PROBLEM STATEMENT: Take the records below from their first line to the line with "nose: (491, 374)", and restate those lines word for word.

Collection entries
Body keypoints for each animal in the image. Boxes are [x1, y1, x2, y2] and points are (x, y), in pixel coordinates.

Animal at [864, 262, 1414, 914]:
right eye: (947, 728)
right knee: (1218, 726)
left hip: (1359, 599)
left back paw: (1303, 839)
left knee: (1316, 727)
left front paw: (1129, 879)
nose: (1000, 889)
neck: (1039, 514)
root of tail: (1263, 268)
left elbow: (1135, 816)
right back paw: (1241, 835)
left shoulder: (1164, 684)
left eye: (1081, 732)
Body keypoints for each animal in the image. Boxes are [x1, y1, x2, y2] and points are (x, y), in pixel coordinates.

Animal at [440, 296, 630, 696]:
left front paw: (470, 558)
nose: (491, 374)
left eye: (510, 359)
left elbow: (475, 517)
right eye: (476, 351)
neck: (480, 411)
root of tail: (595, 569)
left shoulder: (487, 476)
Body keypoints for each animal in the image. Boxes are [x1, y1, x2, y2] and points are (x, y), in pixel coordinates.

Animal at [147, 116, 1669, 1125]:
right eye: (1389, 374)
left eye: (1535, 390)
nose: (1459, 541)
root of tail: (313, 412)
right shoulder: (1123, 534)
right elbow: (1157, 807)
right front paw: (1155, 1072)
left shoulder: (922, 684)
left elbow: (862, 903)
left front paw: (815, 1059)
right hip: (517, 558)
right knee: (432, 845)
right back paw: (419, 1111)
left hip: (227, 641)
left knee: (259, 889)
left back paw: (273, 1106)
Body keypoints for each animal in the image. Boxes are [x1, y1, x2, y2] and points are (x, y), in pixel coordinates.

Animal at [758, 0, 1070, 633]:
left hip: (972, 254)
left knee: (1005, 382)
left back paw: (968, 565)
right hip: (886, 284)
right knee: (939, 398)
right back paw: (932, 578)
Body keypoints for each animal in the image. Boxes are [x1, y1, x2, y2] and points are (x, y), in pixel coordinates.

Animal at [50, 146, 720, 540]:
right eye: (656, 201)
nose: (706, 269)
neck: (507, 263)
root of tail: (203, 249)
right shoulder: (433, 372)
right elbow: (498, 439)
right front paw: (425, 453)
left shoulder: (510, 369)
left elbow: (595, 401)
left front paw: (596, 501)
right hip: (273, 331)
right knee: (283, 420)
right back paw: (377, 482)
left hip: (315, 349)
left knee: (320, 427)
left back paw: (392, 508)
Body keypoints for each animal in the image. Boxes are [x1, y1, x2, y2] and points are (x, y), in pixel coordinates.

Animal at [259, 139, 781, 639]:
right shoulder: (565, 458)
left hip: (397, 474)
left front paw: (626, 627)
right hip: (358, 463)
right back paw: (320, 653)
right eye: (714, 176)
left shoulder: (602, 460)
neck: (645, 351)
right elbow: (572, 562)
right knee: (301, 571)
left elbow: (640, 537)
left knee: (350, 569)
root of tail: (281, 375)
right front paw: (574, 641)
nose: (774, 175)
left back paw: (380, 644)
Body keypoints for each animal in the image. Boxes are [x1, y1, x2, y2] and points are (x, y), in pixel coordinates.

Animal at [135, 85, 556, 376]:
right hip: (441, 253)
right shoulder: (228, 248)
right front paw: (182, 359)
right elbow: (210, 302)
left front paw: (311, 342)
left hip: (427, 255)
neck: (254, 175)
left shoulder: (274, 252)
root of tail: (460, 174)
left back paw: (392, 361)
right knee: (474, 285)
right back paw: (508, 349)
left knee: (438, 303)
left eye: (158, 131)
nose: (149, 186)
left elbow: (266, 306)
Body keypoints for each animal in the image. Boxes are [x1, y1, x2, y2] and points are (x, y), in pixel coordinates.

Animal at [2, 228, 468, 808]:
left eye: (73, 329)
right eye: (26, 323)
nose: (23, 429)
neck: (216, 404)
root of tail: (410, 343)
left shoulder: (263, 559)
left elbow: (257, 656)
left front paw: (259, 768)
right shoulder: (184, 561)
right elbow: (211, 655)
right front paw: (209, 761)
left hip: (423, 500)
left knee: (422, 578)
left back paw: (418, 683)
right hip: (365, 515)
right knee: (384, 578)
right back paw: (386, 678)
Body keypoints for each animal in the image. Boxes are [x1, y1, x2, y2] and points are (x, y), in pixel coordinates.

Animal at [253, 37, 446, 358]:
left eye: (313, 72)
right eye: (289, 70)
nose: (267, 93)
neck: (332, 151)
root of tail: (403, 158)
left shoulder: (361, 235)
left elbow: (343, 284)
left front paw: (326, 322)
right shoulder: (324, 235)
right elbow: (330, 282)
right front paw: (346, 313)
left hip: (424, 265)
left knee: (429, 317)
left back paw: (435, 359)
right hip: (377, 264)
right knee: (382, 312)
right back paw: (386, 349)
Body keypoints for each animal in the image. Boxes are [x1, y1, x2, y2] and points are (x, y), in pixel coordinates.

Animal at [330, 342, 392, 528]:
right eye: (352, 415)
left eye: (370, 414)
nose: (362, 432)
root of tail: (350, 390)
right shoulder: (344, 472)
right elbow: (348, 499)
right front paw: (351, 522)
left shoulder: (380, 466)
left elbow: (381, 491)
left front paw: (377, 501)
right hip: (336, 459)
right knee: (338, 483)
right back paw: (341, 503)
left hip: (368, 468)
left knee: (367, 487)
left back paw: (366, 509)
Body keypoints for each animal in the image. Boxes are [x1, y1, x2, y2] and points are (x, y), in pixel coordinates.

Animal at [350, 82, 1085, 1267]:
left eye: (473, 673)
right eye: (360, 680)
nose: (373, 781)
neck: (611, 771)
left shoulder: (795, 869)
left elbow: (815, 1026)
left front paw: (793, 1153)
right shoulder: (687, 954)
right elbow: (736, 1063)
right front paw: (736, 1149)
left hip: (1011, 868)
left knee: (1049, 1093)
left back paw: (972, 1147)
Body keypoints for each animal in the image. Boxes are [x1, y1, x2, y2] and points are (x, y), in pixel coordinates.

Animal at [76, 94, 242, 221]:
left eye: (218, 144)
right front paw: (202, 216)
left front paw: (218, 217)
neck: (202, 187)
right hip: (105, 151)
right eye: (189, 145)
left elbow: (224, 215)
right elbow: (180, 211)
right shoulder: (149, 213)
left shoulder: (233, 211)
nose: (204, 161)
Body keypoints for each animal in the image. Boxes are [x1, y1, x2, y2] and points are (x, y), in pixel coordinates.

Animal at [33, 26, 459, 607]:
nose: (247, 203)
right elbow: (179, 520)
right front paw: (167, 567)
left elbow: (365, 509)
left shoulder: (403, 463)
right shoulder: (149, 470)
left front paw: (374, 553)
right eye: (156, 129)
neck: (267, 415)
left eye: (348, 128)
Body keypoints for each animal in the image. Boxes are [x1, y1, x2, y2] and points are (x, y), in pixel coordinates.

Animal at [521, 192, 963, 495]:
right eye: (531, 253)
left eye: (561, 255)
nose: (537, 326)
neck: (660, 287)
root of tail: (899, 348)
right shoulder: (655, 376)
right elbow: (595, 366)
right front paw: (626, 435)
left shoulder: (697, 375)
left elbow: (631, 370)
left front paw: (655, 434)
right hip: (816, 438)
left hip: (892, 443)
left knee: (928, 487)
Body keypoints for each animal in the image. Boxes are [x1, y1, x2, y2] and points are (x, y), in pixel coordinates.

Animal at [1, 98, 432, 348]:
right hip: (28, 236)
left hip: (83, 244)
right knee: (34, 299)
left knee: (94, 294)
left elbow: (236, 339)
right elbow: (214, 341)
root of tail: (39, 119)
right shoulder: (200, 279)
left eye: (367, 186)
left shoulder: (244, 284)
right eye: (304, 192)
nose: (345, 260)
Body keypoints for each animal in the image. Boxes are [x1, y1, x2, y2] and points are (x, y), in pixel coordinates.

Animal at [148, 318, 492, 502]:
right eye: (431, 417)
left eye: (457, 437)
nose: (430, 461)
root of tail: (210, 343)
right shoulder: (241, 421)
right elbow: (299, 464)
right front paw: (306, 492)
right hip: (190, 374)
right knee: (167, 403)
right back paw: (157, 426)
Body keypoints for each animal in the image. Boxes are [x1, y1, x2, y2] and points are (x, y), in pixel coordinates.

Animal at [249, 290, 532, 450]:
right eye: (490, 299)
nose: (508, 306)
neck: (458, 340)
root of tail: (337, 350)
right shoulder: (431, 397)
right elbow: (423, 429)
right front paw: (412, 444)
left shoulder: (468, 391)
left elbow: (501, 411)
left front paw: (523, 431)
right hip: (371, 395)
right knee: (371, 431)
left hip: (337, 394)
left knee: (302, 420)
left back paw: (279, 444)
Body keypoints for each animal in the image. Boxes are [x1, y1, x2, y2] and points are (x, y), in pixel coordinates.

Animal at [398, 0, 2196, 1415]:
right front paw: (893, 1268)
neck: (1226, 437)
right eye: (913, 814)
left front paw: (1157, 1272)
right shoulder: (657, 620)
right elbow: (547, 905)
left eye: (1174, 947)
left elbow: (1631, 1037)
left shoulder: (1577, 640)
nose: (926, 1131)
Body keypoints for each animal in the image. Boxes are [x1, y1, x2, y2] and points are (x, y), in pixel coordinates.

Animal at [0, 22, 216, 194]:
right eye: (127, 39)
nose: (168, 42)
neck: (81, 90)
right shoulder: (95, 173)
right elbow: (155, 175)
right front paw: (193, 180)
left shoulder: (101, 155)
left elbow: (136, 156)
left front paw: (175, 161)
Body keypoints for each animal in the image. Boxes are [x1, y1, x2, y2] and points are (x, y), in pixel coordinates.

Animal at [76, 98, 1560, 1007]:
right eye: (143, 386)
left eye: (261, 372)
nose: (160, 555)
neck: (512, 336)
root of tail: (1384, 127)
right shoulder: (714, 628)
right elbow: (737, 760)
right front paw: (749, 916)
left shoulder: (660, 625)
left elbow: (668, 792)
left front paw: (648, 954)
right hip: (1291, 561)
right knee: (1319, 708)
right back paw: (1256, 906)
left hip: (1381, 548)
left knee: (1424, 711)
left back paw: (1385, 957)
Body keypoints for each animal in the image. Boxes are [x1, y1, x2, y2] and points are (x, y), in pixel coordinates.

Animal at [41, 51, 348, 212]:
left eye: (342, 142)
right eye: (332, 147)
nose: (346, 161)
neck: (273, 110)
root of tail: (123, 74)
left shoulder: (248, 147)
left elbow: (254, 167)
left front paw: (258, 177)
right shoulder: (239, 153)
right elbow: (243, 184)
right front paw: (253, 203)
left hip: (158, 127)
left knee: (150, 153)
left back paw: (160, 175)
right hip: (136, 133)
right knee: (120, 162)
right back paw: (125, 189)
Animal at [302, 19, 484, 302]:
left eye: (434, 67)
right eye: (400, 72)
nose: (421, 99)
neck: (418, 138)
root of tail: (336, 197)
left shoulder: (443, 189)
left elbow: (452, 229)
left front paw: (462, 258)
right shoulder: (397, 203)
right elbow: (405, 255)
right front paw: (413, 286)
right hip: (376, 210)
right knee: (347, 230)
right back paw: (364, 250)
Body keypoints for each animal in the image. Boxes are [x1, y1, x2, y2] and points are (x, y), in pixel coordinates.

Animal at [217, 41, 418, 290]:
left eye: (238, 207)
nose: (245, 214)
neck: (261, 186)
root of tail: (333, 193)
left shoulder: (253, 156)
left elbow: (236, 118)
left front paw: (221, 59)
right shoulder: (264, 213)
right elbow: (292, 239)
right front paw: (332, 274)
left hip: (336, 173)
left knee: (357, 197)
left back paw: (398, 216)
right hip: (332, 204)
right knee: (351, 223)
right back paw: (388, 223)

OUTPUT FOR THIS EXERCISE:
Body keypoints for each animal in the image. Boxes are [x1, y1, x2, y2] and points are (x, y), in pixel coordinates.

Animal at [864, 262, 1414, 914]:
right eye: (947, 728)
right knee: (1218, 726)
left hip: (1359, 599)
left back paw: (1303, 839)
left knee: (1316, 727)
left front paw: (1129, 879)
nose: (1000, 889)
neck: (1039, 514)
root of tail: (1263, 268)
left elbow: (1135, 816)
right back paw: (1241, 835)
left shoulder: (1164, 684)
left eye: (1081, 732)
Body keypoints for each animal in the image. Boxes are [x1, y1, x2, y2] and points are (x, y), in pixel coordinates.

Animal at [440, 296, 630, 696]:
left front paw: (470, 558)
nose: (491, 374)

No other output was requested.